Stories of corruption are the most popular, aren’t they?

Raja fed his father some food, but he immediately vomited it up mixed with blood.

His dark, emaciated body began to convulse, and then he started vomiting large amounts of blood.

The little girl with yellowish eyes was so scared she burst into tears, and the other patients quickly stepped back a few paces from Muna's father.

“He has tuberculosis, doesn’t he?” the herdsman from earlier said, patting his injured leg to shoo away the flies buzzing on it.

“We don’t know if he does, Mr., he’s been coughing for a while, but we don’t know what illness he has,” Muna replied.

“Oh, it’s tuberculosis. I’ve seen rickshaw pullers with this illness before. The work they do is too tiring, it wears down their bodies. Uh, maybe the doctor will come tonight.”

The doctor didn’t come, nor did he come the next day.

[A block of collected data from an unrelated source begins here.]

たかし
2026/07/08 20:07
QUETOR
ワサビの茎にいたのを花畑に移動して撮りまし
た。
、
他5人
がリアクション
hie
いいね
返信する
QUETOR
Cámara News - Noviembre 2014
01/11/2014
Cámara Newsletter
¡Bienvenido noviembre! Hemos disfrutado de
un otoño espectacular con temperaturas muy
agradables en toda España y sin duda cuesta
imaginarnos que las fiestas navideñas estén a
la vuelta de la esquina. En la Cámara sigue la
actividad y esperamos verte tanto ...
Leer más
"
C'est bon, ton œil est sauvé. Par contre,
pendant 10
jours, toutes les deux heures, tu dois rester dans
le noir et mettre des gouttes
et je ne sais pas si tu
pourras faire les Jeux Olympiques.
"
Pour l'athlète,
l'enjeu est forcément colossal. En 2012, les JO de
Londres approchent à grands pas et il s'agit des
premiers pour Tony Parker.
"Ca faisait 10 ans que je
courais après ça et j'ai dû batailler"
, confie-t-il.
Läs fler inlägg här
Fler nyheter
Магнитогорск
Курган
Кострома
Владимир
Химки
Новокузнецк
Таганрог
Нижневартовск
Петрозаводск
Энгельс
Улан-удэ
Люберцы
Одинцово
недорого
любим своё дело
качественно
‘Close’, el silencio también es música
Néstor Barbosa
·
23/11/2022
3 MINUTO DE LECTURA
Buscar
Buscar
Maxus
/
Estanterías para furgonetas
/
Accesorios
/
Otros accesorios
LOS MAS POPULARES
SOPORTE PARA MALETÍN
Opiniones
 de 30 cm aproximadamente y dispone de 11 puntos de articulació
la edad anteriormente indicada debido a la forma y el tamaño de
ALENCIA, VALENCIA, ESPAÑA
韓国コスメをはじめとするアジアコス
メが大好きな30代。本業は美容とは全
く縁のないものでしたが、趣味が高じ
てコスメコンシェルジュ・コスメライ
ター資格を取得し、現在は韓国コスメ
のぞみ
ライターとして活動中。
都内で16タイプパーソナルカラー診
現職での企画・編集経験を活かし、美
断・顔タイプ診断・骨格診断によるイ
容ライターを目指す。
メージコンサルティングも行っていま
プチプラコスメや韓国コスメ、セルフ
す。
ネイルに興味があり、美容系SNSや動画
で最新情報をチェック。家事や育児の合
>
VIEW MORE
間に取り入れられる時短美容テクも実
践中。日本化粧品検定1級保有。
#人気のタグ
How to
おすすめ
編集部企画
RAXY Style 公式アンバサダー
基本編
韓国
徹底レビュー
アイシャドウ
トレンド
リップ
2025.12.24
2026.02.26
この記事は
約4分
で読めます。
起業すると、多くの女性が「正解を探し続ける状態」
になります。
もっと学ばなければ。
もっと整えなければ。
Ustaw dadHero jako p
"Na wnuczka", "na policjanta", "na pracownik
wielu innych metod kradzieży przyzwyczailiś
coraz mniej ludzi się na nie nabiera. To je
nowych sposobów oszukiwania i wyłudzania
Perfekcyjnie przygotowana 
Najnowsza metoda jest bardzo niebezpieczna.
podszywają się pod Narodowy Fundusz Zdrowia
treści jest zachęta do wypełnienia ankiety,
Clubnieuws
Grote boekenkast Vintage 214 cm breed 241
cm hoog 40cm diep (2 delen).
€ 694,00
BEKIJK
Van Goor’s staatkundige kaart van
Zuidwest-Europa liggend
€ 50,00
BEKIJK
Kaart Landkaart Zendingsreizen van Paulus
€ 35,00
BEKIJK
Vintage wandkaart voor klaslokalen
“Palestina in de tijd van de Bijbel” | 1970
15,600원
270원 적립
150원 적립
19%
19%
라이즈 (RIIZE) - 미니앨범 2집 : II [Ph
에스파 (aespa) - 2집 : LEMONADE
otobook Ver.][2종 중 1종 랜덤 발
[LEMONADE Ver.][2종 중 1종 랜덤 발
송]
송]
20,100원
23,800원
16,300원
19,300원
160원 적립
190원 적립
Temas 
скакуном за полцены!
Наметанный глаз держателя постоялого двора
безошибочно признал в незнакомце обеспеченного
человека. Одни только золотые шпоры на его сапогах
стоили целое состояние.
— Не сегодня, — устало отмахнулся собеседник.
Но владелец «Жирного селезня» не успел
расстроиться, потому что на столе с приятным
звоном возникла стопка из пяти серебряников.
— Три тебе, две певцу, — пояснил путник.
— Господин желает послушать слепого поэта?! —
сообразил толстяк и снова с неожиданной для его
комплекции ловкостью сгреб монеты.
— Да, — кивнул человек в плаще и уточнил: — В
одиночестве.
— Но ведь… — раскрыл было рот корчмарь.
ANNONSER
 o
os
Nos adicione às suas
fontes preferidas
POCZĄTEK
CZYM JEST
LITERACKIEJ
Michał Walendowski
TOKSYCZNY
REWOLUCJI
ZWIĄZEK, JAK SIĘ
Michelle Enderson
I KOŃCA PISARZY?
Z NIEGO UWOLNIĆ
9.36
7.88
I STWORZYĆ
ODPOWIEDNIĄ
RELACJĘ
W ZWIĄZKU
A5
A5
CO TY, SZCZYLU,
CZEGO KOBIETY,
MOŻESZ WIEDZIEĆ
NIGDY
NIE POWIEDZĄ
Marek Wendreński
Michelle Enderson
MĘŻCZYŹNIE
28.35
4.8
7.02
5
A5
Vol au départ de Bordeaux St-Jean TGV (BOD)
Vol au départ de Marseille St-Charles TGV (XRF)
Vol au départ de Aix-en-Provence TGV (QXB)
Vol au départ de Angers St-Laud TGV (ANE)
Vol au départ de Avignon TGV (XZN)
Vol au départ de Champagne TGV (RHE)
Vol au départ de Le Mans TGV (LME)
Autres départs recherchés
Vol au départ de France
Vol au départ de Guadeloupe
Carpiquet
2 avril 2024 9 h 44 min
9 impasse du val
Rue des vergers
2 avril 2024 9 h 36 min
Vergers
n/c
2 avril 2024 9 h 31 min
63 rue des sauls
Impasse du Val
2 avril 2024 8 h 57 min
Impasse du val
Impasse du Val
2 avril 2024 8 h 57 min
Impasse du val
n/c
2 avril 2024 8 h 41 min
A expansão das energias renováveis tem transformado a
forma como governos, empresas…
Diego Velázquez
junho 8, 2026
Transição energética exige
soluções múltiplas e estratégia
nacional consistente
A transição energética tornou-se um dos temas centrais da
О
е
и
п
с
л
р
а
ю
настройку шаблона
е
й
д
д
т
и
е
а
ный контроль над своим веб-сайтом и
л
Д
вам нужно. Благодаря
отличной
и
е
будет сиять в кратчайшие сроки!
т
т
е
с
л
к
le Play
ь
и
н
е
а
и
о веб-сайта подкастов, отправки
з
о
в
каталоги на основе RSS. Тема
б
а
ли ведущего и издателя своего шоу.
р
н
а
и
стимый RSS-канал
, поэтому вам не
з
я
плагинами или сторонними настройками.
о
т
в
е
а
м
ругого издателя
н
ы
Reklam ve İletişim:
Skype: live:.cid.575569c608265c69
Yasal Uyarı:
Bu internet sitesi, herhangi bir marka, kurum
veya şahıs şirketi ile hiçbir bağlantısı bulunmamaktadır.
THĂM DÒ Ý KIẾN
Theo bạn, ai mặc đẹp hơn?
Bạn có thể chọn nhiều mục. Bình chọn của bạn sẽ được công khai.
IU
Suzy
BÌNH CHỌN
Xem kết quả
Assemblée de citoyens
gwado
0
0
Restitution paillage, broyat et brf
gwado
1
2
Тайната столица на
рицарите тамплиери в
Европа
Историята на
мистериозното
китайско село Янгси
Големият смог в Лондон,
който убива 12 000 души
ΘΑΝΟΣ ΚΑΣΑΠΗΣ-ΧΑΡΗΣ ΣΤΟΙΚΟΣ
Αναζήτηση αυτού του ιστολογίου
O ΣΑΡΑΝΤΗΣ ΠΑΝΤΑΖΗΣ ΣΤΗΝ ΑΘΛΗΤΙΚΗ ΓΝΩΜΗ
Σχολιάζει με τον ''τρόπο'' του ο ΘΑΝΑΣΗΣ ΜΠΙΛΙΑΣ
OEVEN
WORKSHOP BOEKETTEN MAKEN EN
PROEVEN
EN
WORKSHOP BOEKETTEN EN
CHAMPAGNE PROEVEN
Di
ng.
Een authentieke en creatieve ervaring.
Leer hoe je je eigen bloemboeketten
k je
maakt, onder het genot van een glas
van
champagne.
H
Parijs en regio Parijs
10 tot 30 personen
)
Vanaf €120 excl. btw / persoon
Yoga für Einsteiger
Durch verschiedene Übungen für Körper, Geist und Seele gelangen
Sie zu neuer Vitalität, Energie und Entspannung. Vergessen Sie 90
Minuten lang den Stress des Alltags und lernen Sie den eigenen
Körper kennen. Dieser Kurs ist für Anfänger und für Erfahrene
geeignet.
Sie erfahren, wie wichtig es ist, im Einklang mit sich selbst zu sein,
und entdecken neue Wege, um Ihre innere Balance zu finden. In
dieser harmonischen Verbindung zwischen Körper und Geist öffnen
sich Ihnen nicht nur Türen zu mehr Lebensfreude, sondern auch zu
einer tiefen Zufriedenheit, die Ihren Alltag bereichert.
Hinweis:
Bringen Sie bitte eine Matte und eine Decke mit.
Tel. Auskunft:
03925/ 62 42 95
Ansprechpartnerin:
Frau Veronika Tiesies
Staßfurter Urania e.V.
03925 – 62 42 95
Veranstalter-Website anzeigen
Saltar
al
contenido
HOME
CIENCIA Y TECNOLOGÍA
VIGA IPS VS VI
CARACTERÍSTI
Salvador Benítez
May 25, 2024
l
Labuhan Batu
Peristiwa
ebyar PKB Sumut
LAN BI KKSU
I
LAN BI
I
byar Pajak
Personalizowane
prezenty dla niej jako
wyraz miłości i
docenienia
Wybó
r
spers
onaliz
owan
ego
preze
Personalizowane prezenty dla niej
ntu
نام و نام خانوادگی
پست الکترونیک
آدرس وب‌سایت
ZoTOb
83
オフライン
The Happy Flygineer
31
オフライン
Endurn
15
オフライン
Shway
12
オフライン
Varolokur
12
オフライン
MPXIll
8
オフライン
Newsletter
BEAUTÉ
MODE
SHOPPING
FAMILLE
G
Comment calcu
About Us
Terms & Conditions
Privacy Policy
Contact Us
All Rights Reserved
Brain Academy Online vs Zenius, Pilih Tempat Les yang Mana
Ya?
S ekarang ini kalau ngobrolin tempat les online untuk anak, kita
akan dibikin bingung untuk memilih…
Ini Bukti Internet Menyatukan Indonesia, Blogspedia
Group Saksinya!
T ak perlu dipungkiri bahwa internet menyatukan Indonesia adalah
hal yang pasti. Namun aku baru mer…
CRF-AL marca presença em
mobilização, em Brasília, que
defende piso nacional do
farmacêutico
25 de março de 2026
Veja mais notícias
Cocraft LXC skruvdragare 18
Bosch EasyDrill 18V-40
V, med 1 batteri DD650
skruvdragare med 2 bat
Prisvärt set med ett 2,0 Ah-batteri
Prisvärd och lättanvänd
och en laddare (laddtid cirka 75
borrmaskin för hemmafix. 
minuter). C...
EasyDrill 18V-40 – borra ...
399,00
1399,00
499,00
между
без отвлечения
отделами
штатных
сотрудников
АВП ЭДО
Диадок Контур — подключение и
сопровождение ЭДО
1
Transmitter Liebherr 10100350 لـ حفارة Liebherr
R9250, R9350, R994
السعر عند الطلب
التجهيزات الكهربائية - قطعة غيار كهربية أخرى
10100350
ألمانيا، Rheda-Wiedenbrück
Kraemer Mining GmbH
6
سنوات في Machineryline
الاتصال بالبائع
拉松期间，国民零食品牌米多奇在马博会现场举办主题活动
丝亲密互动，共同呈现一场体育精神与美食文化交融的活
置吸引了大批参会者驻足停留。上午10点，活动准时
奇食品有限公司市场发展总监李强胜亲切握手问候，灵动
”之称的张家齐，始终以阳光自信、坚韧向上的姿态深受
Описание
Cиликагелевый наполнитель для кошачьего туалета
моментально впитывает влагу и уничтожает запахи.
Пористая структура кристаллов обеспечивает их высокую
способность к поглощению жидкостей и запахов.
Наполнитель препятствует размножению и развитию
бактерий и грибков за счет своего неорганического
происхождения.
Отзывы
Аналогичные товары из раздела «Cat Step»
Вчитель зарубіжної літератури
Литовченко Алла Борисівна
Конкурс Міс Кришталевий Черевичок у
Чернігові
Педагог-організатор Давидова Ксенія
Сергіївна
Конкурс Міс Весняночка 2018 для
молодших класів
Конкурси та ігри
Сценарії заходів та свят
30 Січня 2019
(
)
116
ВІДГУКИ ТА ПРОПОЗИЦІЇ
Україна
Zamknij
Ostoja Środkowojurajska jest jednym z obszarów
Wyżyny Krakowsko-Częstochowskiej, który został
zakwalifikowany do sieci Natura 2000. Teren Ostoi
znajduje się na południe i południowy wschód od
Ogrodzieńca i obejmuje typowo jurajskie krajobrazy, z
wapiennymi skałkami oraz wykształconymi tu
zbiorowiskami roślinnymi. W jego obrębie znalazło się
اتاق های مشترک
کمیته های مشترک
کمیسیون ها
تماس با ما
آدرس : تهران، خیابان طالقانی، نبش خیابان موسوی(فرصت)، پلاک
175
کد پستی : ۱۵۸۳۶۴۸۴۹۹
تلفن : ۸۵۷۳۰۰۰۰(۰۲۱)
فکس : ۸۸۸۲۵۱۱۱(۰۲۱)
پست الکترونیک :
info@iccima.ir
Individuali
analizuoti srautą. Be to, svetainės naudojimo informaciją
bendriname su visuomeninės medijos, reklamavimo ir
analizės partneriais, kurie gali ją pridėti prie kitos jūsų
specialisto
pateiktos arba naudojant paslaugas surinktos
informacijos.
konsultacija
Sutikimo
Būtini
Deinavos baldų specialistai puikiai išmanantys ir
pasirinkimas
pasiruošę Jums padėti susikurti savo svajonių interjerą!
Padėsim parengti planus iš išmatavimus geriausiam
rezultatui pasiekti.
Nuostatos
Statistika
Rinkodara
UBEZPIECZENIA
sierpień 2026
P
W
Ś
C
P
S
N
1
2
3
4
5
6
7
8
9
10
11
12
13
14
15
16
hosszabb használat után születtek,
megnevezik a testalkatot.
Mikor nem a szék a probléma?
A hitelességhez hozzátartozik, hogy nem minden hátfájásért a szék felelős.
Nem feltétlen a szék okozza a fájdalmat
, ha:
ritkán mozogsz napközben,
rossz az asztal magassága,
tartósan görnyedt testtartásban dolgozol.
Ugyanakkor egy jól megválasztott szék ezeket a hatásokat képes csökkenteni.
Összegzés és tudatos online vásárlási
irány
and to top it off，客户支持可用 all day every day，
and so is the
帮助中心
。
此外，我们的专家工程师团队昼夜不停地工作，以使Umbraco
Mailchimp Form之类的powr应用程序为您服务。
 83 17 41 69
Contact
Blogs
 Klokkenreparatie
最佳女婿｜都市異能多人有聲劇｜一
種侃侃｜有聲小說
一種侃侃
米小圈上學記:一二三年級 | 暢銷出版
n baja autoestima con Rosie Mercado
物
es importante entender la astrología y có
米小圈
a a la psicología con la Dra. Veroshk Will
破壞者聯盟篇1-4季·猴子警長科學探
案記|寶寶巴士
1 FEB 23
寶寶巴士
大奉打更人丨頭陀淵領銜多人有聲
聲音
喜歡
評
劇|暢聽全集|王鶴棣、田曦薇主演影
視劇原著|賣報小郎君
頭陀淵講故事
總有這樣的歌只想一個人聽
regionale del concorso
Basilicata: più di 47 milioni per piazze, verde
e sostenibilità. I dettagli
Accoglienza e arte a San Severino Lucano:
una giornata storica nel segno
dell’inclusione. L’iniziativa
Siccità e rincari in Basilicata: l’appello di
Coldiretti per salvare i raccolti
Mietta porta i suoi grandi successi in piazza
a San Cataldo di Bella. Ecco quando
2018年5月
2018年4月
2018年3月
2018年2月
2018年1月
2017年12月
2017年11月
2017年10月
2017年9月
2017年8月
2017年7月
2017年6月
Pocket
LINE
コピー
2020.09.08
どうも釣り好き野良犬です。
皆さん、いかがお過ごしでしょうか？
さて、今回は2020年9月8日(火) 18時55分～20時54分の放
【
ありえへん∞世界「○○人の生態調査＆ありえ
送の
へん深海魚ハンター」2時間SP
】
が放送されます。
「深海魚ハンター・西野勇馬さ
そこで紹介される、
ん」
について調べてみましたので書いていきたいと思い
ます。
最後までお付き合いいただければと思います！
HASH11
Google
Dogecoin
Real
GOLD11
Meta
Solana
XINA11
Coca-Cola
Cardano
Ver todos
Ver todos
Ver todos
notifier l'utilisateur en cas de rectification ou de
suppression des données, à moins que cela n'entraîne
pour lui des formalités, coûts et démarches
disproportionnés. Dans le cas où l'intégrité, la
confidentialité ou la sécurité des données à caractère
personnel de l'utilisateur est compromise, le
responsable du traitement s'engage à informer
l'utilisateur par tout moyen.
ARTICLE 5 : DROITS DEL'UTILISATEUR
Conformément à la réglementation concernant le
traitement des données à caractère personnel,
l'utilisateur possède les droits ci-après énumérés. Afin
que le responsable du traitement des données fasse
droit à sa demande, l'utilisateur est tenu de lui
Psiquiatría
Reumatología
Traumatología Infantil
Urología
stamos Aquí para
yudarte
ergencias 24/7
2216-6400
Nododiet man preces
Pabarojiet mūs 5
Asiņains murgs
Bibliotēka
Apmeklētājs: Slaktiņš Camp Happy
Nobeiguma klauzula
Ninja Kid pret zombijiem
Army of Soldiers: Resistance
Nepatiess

Muna guessed the government roster must have recorded it like this: “6:00 AM, the tuberculosis patient has been completely cured.”

The young man looking after the ward said Muna’s father’s blood was contagious and insisted they clean the ward before moving the father’s body.

As Muna and Raja worked hard to wipe away the bloodstains on the ground, the cat walked in, sniffed around, and was then chased away.

A few days later, their father was cremated in the same place as their mother, also because of vomiting blood.

“If only Father had met Master earlier,” Muna sighed.

“What?” Ron didn’t hear clearly.

“Master, you are the best doctor in the world.”

“I’m still far from it.”

“Here you are, always will be.”

“Muna.” Ron kicked the stones with his foot.

“Master?”

“There will be a hospital here someday.”

Muna remained silent, then slowly nodded after a long time.

“Let’s go, let’s go back, things are just beginning.”

According to the information Gudu provided, Sur Cement Factory has been frequently shut down by inspectors recently, and it is indeed the Tripathy family causing trouble behind the scenes.

Gudu studied engineering, so Sur Cement Factory naturally adopted the principle of hiring locally.

He was about to graduate and happened to be favored by Gaur, so he was hired as an intern.

He is responsible for the daily inspection of the entire production line and knows exactly which parts have flaws.

That’s why those inspectors could hit the nail on the head and find fault with the cement factory every time.

As for why the Tripathy family is doing this, it’s nothing more than revenge or covetousness.

The two families already had conflicts, and the Tripathy family is still the local boss of Mirzapur, so the other party has every reason to do this.

Whether Yadav knew about this matter or participated in it, Ron doesn’t know.

That’s not the current focus; revenge is.

The Sur family has been tossed around repeatedly, even targeted. If they don’t return the favor, how can that be?

Ron is very fair in his actions; whatever the other party gives, he returns.

The main principle is an eye for an eye.